The acquisition program office makes the heavy Great Lakes icebreaker an official procurement project that will ultimately result in the delivery of the heavy icebreaker if fully funded. The project will need to move forward efficiently to keep waterways open on the Great Lakes. Last year jobs were lost and the economy took a $1 billion hit due to inadequate icebreaking on the Great Lakes. The Great Lakes are already starting to freeze this year and both the U.S. and Canadian Coast Guards have announced they have commenced icebreaking operations for the 2019/2020 winter season.
Great Lakes Congressional members took decisive action to correct the problem, mandating that the U.S. Coast Guard build the Great Lakes heavy icebreaker the Congress authorized in 2016. Last year 17 vessels were trapped in Lake Superior’s ice for days on end, but the U.S. Coast Guard claimed complete success for keeping shipping moving. This disconnect is the result of incomplete performance measures. The vessels stuck in Superior didn’t count against the measure of success since they were not stuck in one of the four specific waterways the Coast Guard measures,” stated Weakley.
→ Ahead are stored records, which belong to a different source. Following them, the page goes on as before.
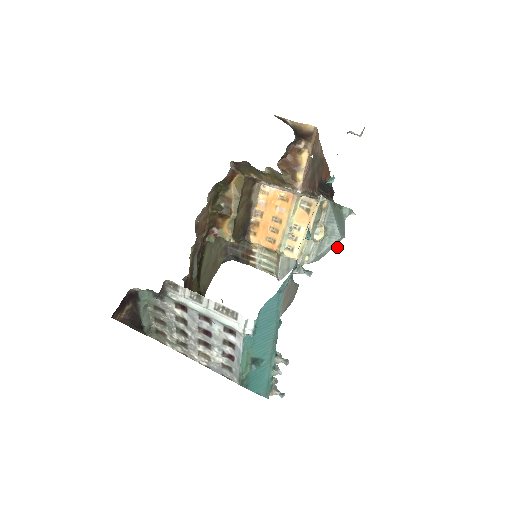
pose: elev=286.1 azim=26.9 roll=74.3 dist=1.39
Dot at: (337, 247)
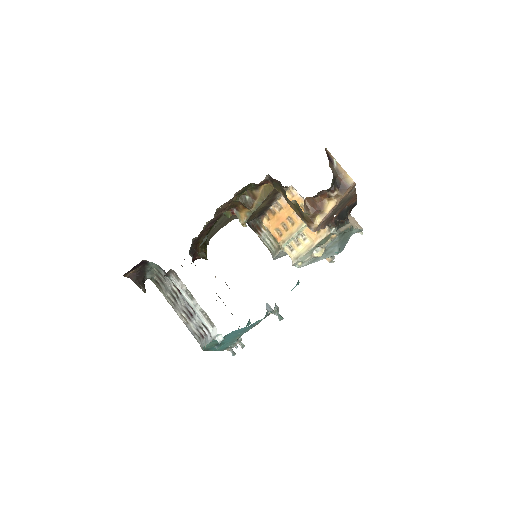
Dot at: (331, 259)
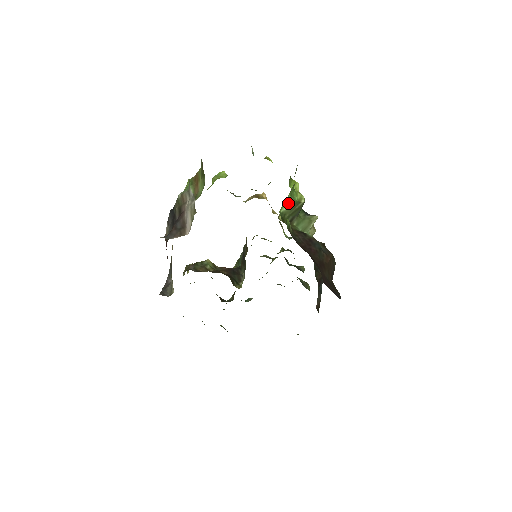
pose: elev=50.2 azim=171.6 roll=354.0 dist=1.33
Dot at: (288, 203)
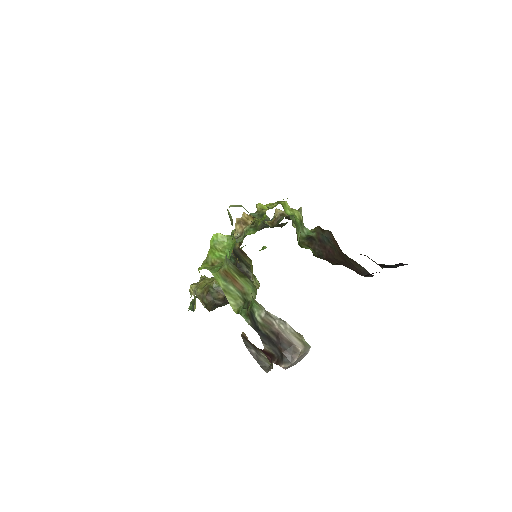
Dot at: (299, 233)
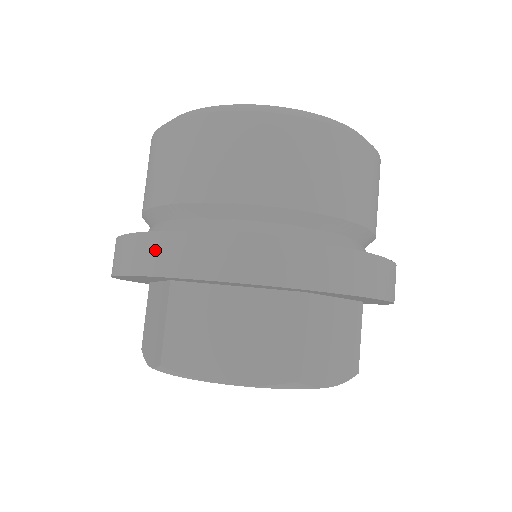
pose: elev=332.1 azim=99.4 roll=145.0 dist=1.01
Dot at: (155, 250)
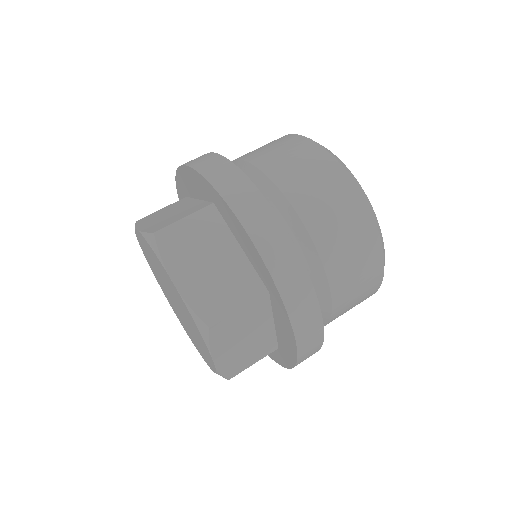
Dot at: occluded
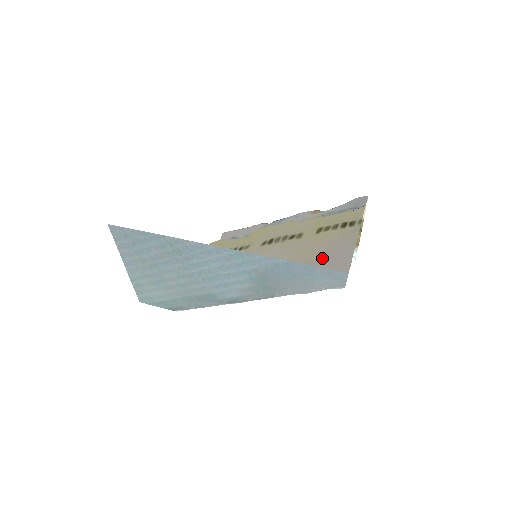
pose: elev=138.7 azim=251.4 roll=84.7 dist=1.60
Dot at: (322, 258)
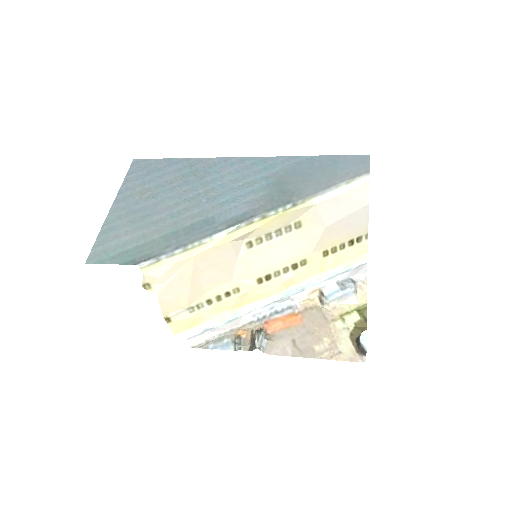
Dot at: (336, 225)
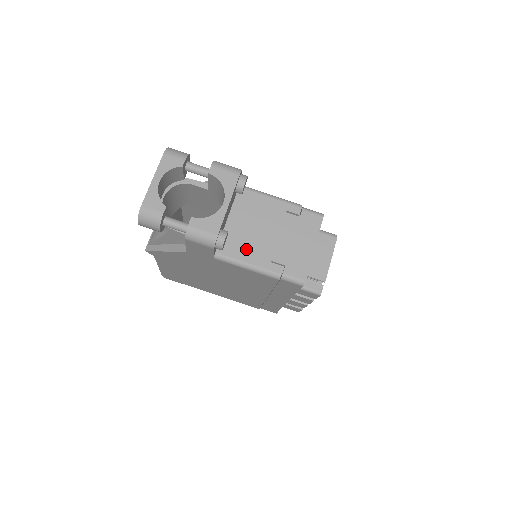
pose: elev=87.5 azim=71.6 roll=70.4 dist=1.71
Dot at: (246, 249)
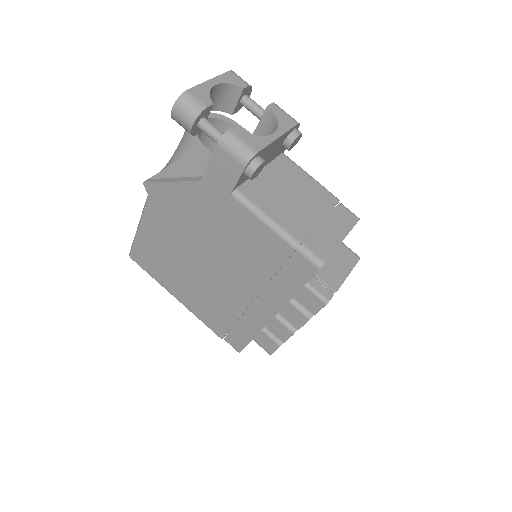
Dot at: (271, 203)
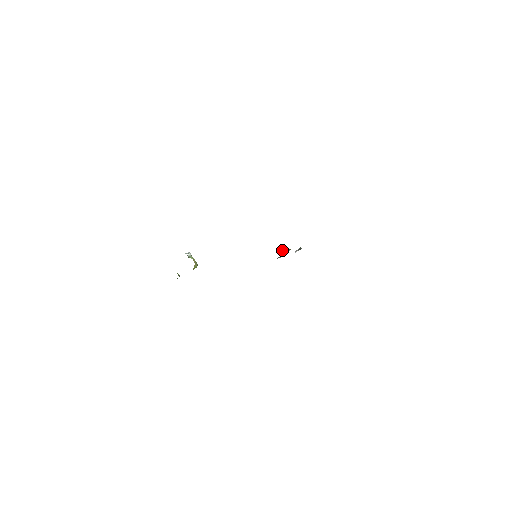
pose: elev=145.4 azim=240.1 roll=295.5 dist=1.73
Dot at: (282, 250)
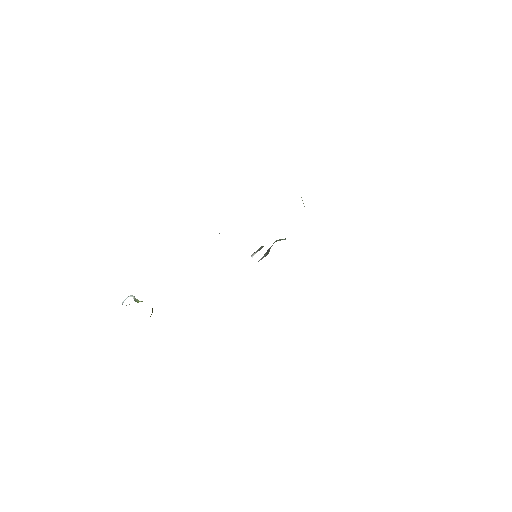
Dot at: occluded
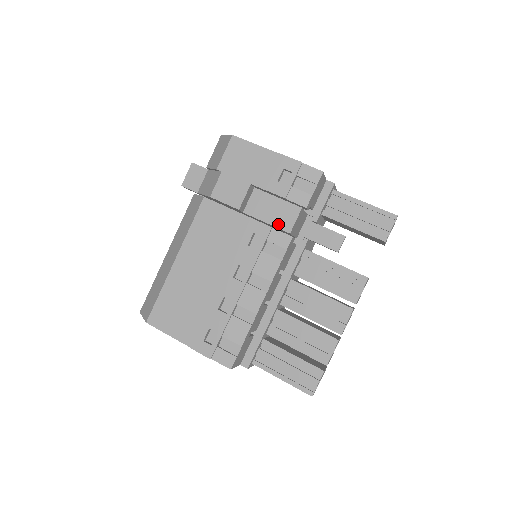
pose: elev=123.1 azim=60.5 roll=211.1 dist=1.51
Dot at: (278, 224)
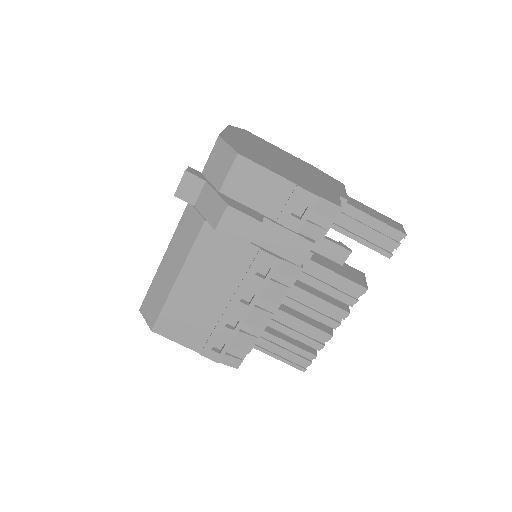
Dot at: (288, 257)
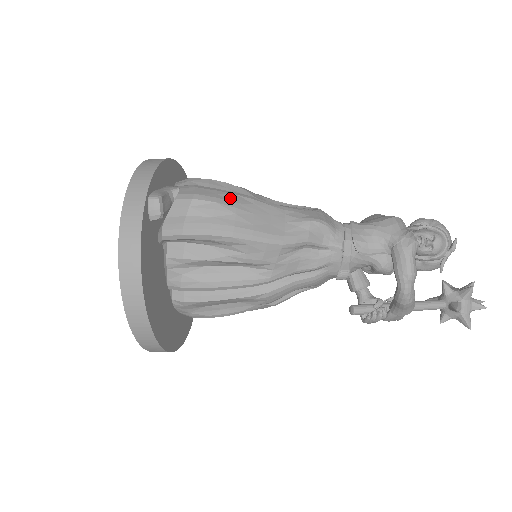
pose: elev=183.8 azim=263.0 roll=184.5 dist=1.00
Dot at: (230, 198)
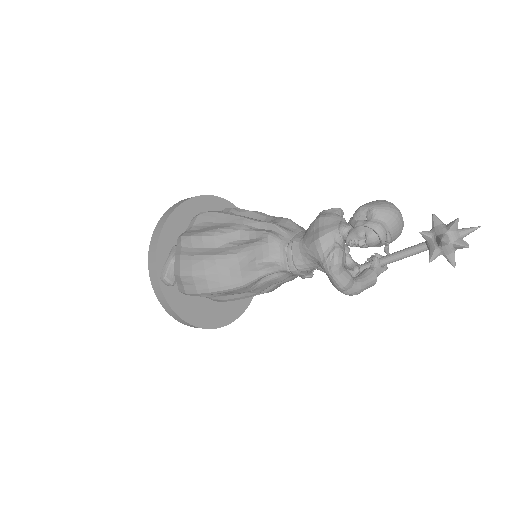
Dot at: (200, 266)
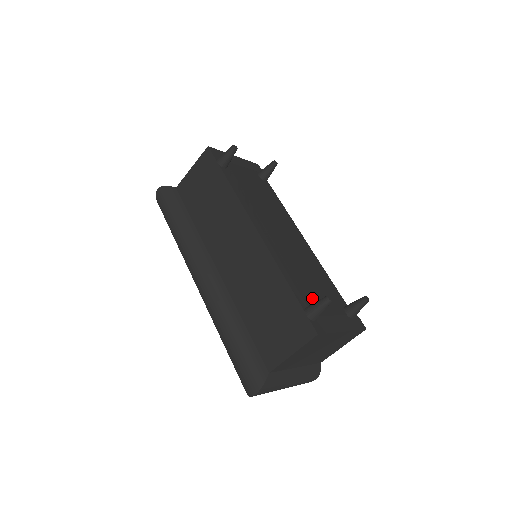
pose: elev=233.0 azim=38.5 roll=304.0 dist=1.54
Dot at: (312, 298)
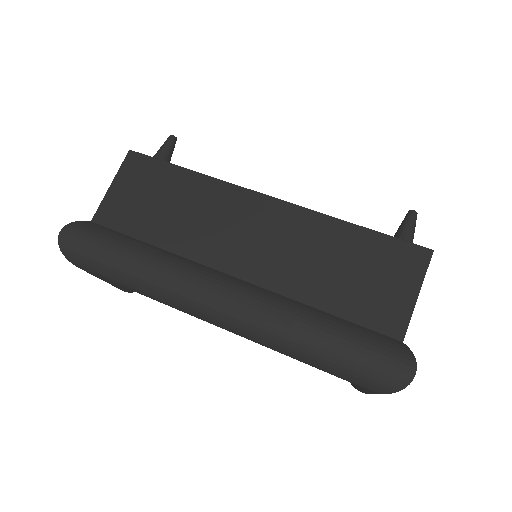
Dot at: occluded
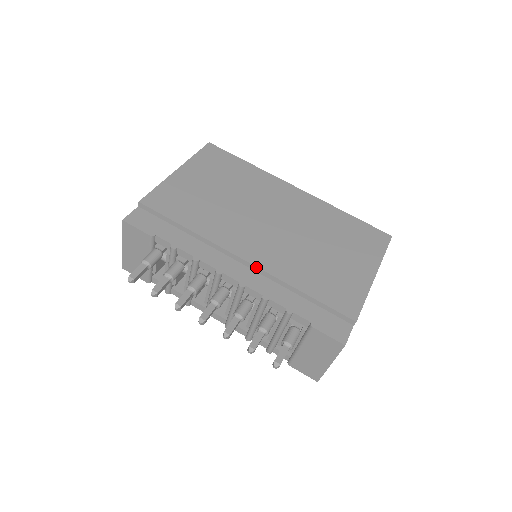
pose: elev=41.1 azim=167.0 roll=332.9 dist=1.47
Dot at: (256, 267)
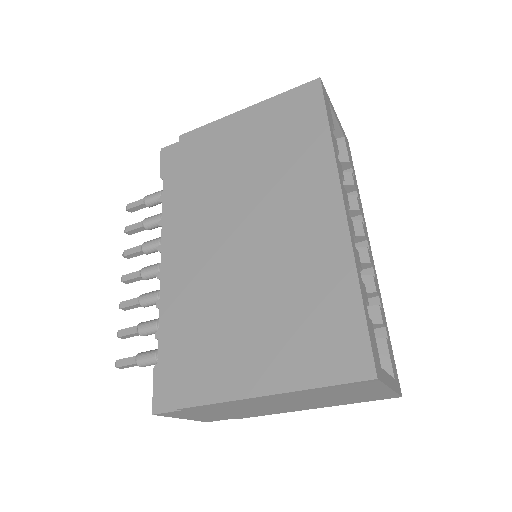
Dot at: (178, 269)
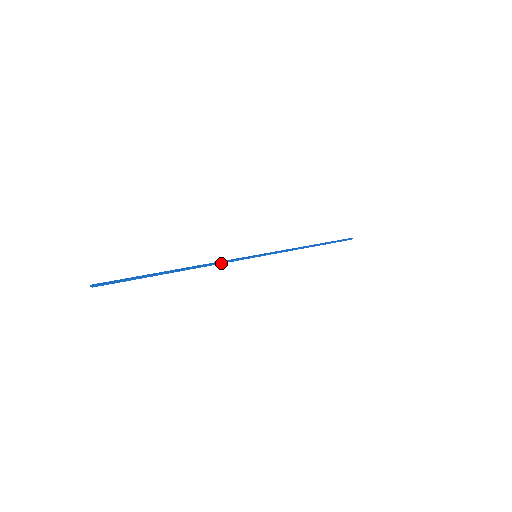
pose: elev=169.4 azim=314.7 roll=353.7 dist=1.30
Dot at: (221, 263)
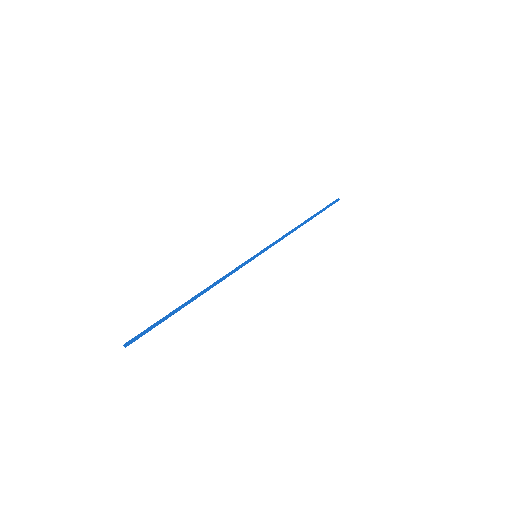
Dot at: occluded
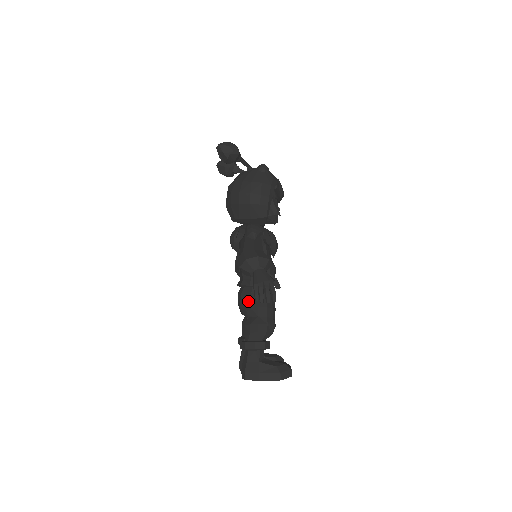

The push to get a new heavy icebreaker on the Great Lakes comes as the aging fleet of U.S. and Canadian icebreakers continue to have difficulty meeting their required mission due to maintenance problems and dwindling numbers of ships. Congress understands the critical Great Lakes supply chain and the importance to the economy and employment. Historic high water levels and ice jams on the region’s rivers compound an already mission-challenged icebreaking force. The prolonged atrophy of the Great Lakes icebreaking mission is hurting the nation. What once was a fleet of 19 U.S. and Canadian icebreakers in the 1980’s has fallen to 11 and most of those are 40 years old or older.